Nelson Cruikshank - Early Life and Career

Early Life and Career

Cruikshank was born in Bradner, Ohio in 1902 to Jesse and Jessie (Wright) Cruikshank. His father was a grain dealer who modeled fair business practices and taught the young Cruikshank to respect the value of the labor of the farmers and workers with whom the family did business. The family eventually moved to Texas. Cruikshank worked as a deck hand on freighters on the Great Lakes and was a member of the Seafarers Union before attending Oberlin College. He transferred to Ohio Wesleyan University, where he graduated with a bachelor's degree in economics and theology.

He married Florence Crane on August 30, 1928. They had one child, Alice.

A devout Methodist, Cruikshank entered Union Theological Seminary in 1926 and obtained a Master of Divinity degree in 1929. During his time at Union Theological Seminary, Cruikshank became acquainted with the liberal theologian Reinhold Niebuhr. Niebuhr's teachings about the social gospel as well as his deep involvement in the labor union movement (he was an outspoken critic of Henry Ford and allowed union organizers to speak from his pulpit on union issues) were highly influential in forming Cruikshank's personal beliefs and life.

After graduation, Cruikshank was ordained. He became an assistant pastor at a Methodist church in Brooklyn.
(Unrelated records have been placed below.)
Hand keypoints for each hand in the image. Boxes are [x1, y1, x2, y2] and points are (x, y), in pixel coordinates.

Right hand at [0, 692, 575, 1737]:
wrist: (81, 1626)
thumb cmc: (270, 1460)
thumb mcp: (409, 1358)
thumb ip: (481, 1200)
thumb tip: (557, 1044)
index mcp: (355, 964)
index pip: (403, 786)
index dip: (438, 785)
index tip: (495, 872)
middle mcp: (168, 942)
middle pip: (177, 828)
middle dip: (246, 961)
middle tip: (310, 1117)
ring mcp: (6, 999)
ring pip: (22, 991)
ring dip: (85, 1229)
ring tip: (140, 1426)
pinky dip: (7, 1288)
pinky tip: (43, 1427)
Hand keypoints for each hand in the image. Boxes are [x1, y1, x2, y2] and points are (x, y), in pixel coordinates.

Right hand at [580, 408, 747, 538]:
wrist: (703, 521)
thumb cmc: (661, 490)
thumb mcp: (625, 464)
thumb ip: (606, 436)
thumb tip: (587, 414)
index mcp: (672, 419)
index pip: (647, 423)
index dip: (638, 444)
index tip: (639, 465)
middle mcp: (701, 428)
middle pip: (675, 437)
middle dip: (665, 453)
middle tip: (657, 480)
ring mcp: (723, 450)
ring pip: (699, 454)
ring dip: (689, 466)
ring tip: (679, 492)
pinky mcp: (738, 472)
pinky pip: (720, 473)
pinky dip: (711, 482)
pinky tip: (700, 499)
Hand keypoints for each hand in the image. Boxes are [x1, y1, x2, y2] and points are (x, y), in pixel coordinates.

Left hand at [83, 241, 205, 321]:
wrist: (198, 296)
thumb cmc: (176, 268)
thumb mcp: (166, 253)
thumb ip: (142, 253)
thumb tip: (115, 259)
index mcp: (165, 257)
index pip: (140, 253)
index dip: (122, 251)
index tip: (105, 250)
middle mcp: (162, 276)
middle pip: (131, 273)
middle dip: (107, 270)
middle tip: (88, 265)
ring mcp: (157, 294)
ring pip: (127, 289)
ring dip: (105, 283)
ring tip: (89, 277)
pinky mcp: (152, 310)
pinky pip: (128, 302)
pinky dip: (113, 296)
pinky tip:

He rose to become director of social services for the Brooklyn Federation of Churches. His experiences working with the poor and elderly convinced him of the need for legislation to address the problems of these groups.

Cruikshank was later transferred to a Methodist church in New Haven, Connecticut, where he continued his social work. Cruikshank worked closely with local labor unions, eventually splitting his time between pastoral work and union organizing. He became close friends with Frank Fenton, who later became the director of organizing for the American Federation of Labor (AFL). Working with the Connecticut AFL-CIO, he organized unions at a number of local businesses—even serving briefly as the business agent for a local of the UE at the Whitney Blake Company. He also became tangentially involved in the Workers' Education Bureau of America. But Cruikshank was dissatisfied with pastoral work. He saw his career as a pastor taking him away from felt that people's needs were so great that in 1936, Cruikshank moved to Washington, D.C. and took a series of government jobs. He first worked for the Farm Security Administration (FSA) as a labor relations officer. He later transferred to the FSA's Migratory Farm Labor Program, where he worked to establish several hundred camps for farm workers migrating out of the Dust Bowl—a program later made famous in John Steinbeck's novel The Grapes of Wrath.

When World War II began, Cruikshank took a position in 1942 with the War Manpower Commission.